(Saved entries)
Start of Block

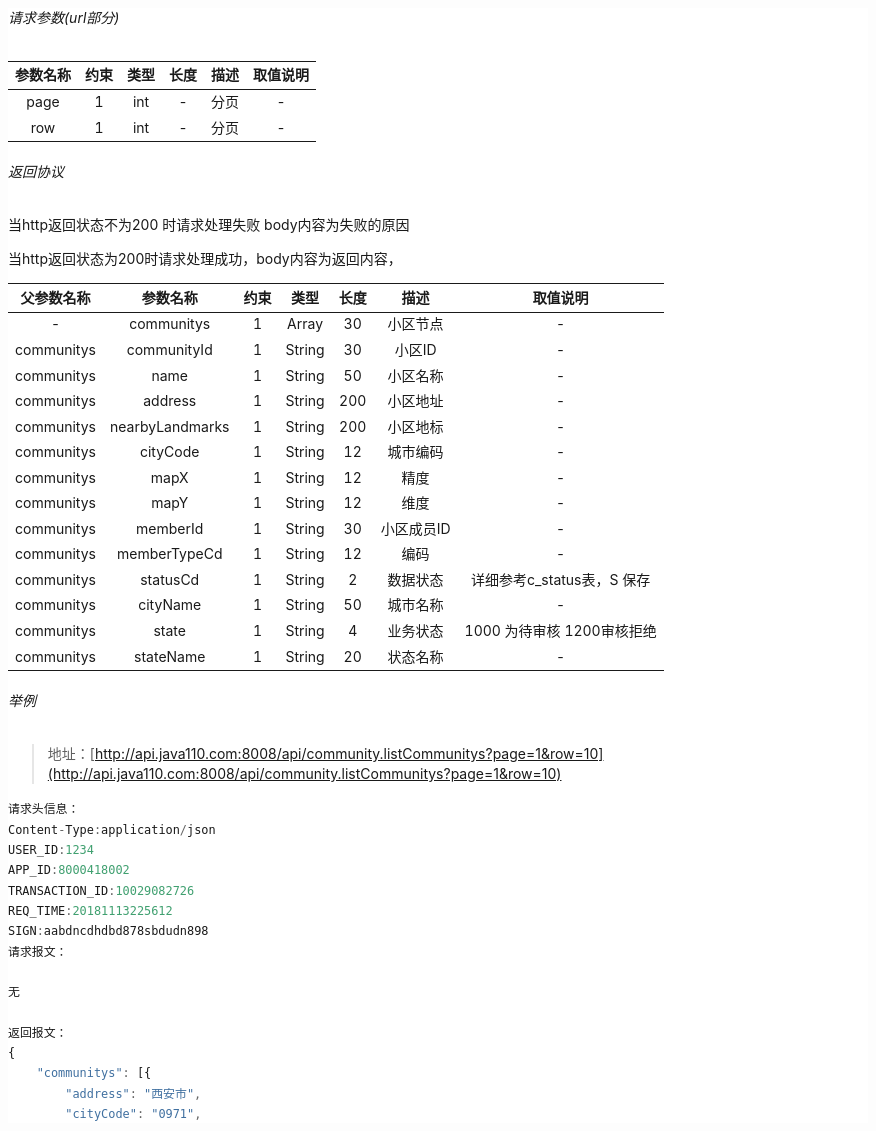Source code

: ###### 请求参数(url部分)
|参数名称|约束|类型|长度|描述|取值说明|
| :-: | :-: | :-: | :-: | :-: | :-: |
|page|1|int|-|分页|-|
|row|1|int|-|分页|-|

###### 返回协议

当http返回状态不为200 时请求处理失败 body内容为失败的原因

当http返回状态为200时请求处理成功，body内容为返回内容，

|父参数名称|参数名称|约束|类型|长度|描述|取值说明|
| :-: | :-: | :-: | :-: | :-: | :-: | :-: |
|-|communitys|1|Array|30|小区节点|-|
|communitys|communityId|1|String|30|小区ID|-|
|communitys|name|1|String|50|小区名称|-|
|communitys|address|1|String|200|小区地址|-|
|communitys|nearbyLandmarks|1|String|200|小区地标|-|
|communitys|cityCode|1|String|12|城市编码|-|
|communitys|mapX|1|String|12|精度|-|
|communitys|mapY|1|String|12|维度|-|
|communitys|memberId|1|String|30|小区成员ID|-|
|communitys|memberTypeCd|1|String|12|编码|-|
|communitys|statusCd|1|String|2|数据状态|详细参考c_status表，S 保存|
|communitys|cityName|1|String|50|城市名称|-|
|communitys|state|1|String|4|业务状态|1000 为待审核 1200审核拒绝|
|communitys|stateName|1|String|20|状态名称|-|




###### 举例
> 地址：[http://api.java110.com:8008/api/community.listCommunitys?page=1&row=10](http://api.java110.com:8008/api/community.listCommunitys?page=1&row=10)

``` javascript
请求头信息：
Content-Type:application/json
USER_ID:1234
APP_ID:8000418002
TRANSACTION_ID:10029082726
REQ_TIME:20181113225612
SIGN:aabdncdhdbd878sbdudn898
请求报文：

无

返回报文：
{
	"communitys": [{
		"address": "西安市",
		"cityCode": "0971",
```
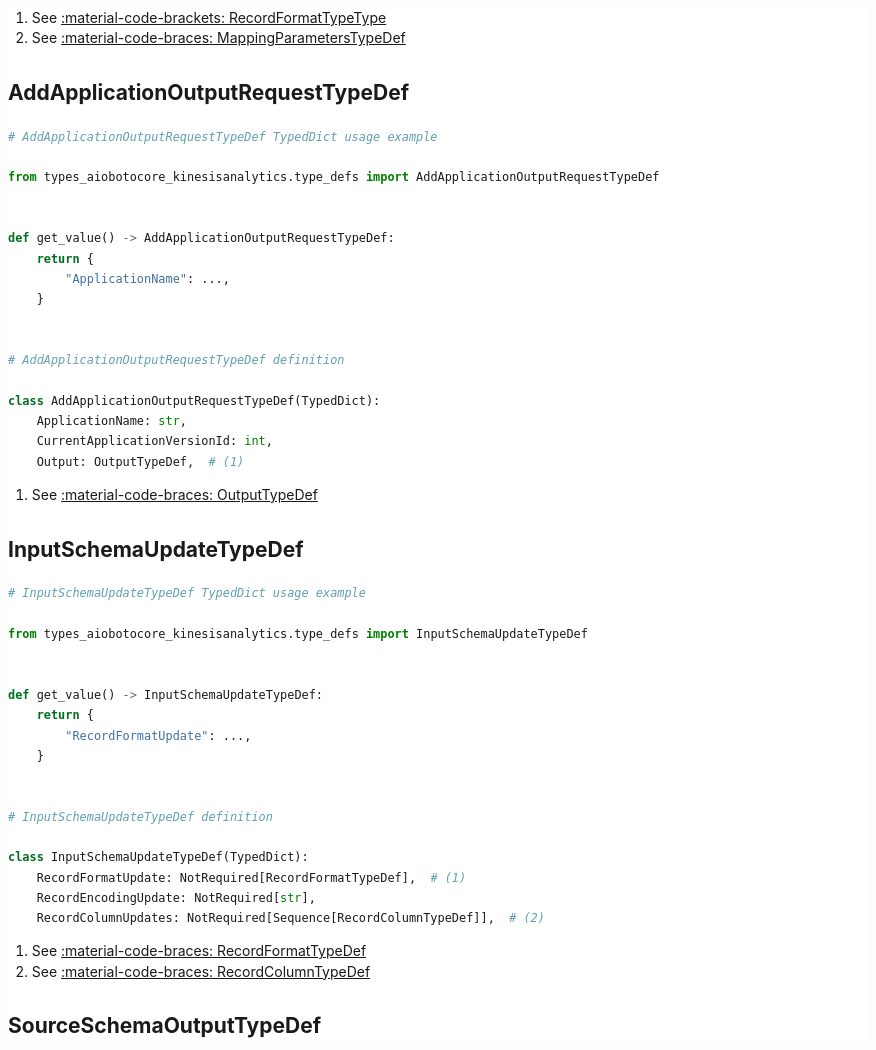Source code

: 1. See [:material-code-brackets: RecordFormatTypeType](./literals.md#recordformattypetype) 
2. See [:material-code-braces: MappingParametersTypeDef](./type_defs.md#mappingparameterstypedef) 
## AddApplicationOutputRequestTypeDef

```python
# AddApplicationOutputRequestTypeDef TypedDict usage example

from types_aiobotocore_kinesisanalytics.type_defs import AddApplicationOutputRequestTypeDef


def get_value() -> AddApplicationOutputRequestTypeDef:
    return {
        "ApplicationName": ...,
    }


# AddApplicationOutputRequestTypeDef definition

class AddApplicationOutputRequestTypeDef(TypedDict):
    ApplicationName: str,
    CurrentApplicationVersionId: int,
    Output: OutputTypeDef,  # (1)
```

1. See [:material-code-braces: OutputTypeDef](./type_defs.md#outputtypedef) 
## InputSchemaUpdateTypeDef

```python
# InputSchemaUpdateTypeDef TypedDict usage example

from types_aiobotocore_kinesisanalytics.type_defs import InputSchemaUpdateTypeDef


def get_value() -> InputSchemaUpdateTypeDef:
    return {
        "RecordFormatUpdate": ...,
    }


# InputSchemaUpdateTypeDef definition

class InputSchemaUpdateTypeDef(TypedDict):
    RecordFormatUpdate: NotRequired[RecordFormatTypeDef],  # (1)
    RecordEncodingUpdate: NotRequired[str],
    RecordColumnUpdates: NotRequired[Sequence[RecordColumnTypeDef]],  # (2)
```

1. See [:material-code-braces: RecordFormatTypeDef](./type_defs.md#recordformattypedef) 
2. See [:material-code-braces: RecordColumnTypeDef](./type_defs.md#recordcolumntypedef) 
## SourceSchemaOutputTypeDef
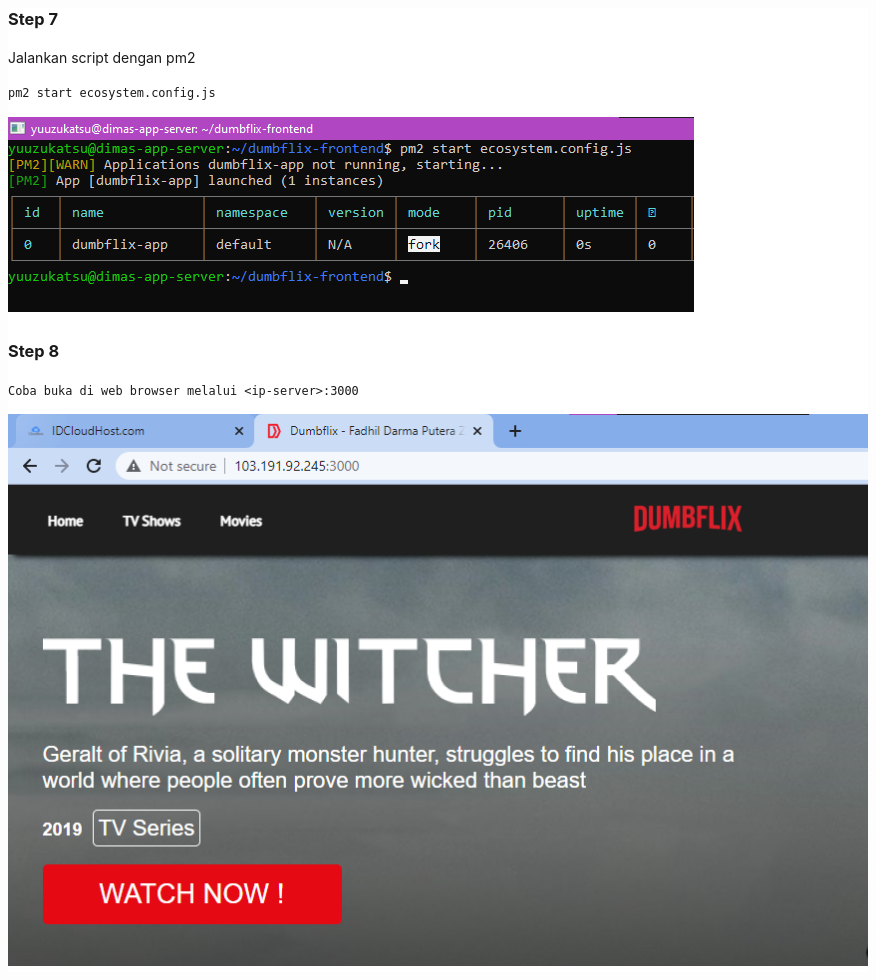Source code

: ### Step 7

Jalankan script dengan pm2
```
pm2 start ecosystem.config.js
```
![](./images/media/image22.png) 

### Step 8
```
Coba buka di web browser melalui <ip-server>:3000
```
![](./images/media/image23.png)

End of Block

* Action item: With every picture removed, give the entries above again exactly.

* Finished task:
Source code

: ###### 请求参数(url部分)
|参数名称|约束|类型|长度|描述|取值说明|
| :-: | :-: | :-: | :-: | :-: | :-: |
|page|1|int|-|分页|-|
|row|1|int|-|分页|-|

###### 返回协议

当http返回状态不为200 时请求处理失败 body内容为失败的原因

当http返回状态为200时请求处理成功，body内容为返回内容，

|父参数名称|参数名称|约束|类型|长度|描述|取值说明|
| :-: | :-: | :-: | :-: | :-: | :-: | :-: |
|-|communitys|1|Array|30|小区节点|-|
|communitys|communityId|1|String|30|小区ID|-|
|communitys|name|1|String|50|小区名称|-|
|communitys|address|1|String|200|小区地址|-|
|communitys|nearbyLandmarks|1|String|200|小区地标|-|
|communitys|cityCode|1|String|12|城市编码|-|
|communitys|mapX|1|String|12|精度|-|
|communitys|mapY|1|String|12|维度|-|
|communitys|memberId|1|String|30|小区成员ID|-|
|communitys|memberTypeCd|1|String|12|编码|-|
|communitys|statusCd|1|String|2|数据状态|详细参考c_status表，S 保存|
|communitys|cityName|1|String|50|城市名称|-|
|communitys|state|1|String|4|业务状态|1000 为待审核 1200审核拒绝|
|communitys|stateName|1|String|20|状态名称|-|




###### 举例
> 地址：[http://api.java110.com:8008/api/community.listCommunitys?page=1&row=10](http://api.java110.com:8008/api/community.listCommunitys?page=1&row=10)

``` javascript
请求头信息：
Content-Type:application/json
USER_ID:1234
APP_ID:8000418002
TRANSACTION_ID:10029082726
REQ_TIME:20181113225612
SIGN:aabdncdhdbd878sbdudn898
请求报文：

无

返回报文：
{
	"communitys": [{
		"address": "西安市",
		"cityCode": "0971",
```
Source code

: 1. See [:material-code-brackets: RecordFormatTypeType](./literals.md#recordformattypetype) 
2. See [:material-code-braces: MappingParametersTypeDef](./type_defs.md#mappingparameterstypedef) 
## AddApplicationOutputRequestTypeDef

```python
# AddApplicationOutputRequestTypeDef TypedDict usage example

from types_aiobotocore_kinesisanalytics.type_defs import AddApplicationOutputRequestTypeDef


def get_value() -> AddApplicationOutputRequestTypeDef:
    return {
        "ApplicationName": ...,
    }


# AddApplicationOutputRequestTypeDef definition

class AddApplicationOutputRequestTypeDef(TypedDict):
    ApplicationName: str,
    CurrentApplicationVersionId: int,
    Output: OutputTypeDef,  # (1)
```

1. See [:material-code-braces: OutputTypeDef](./type_defs.md#outputtypedef) 
## InputSchemaUpdateTypeDef

```python
# InputSchemaUpdateTypeDef TypedDict usage example

from types_aiobotocore_kinesisanalytics.type_defs import InputSchemaUpdateTypeDef


def get_value() -> InputSchemaUpdateTypeDef:
    return {
        "RecordFormatUpdate": ...,
    }


# InputSchemaUpdateTypeDef definition

class InputSchemaUpdateTypeDef(TypedDict):
    RecordFormatUpdate: NotRequired[RecordFormatTypeDef],  # (1)
    RecordEncodingUpdate: NotRequired[str],
    RecordColumnUpdates: NotRequired[Sequence[RecordColumnTypeDef]],  # (2)
```

1. See [:material-code-braces: RecordFormatTypeDef](./type_defs.md#recordformattypedef) 
2. See [:material-code-braces: RecordColumnTypeDef](./type_defs.md#recordcolumntypedef) 
## SourceSchemaOutputTypeDef
Source code

: ### Step 7

Jalankan script dengan pm2
```
pm2 start ecosystem.config.js
```
![](./images/media/image22.png) 

### Step 8
```
Coba buka di web browser melalui <ip-server>:3000
```
![](./images/media/image23.png)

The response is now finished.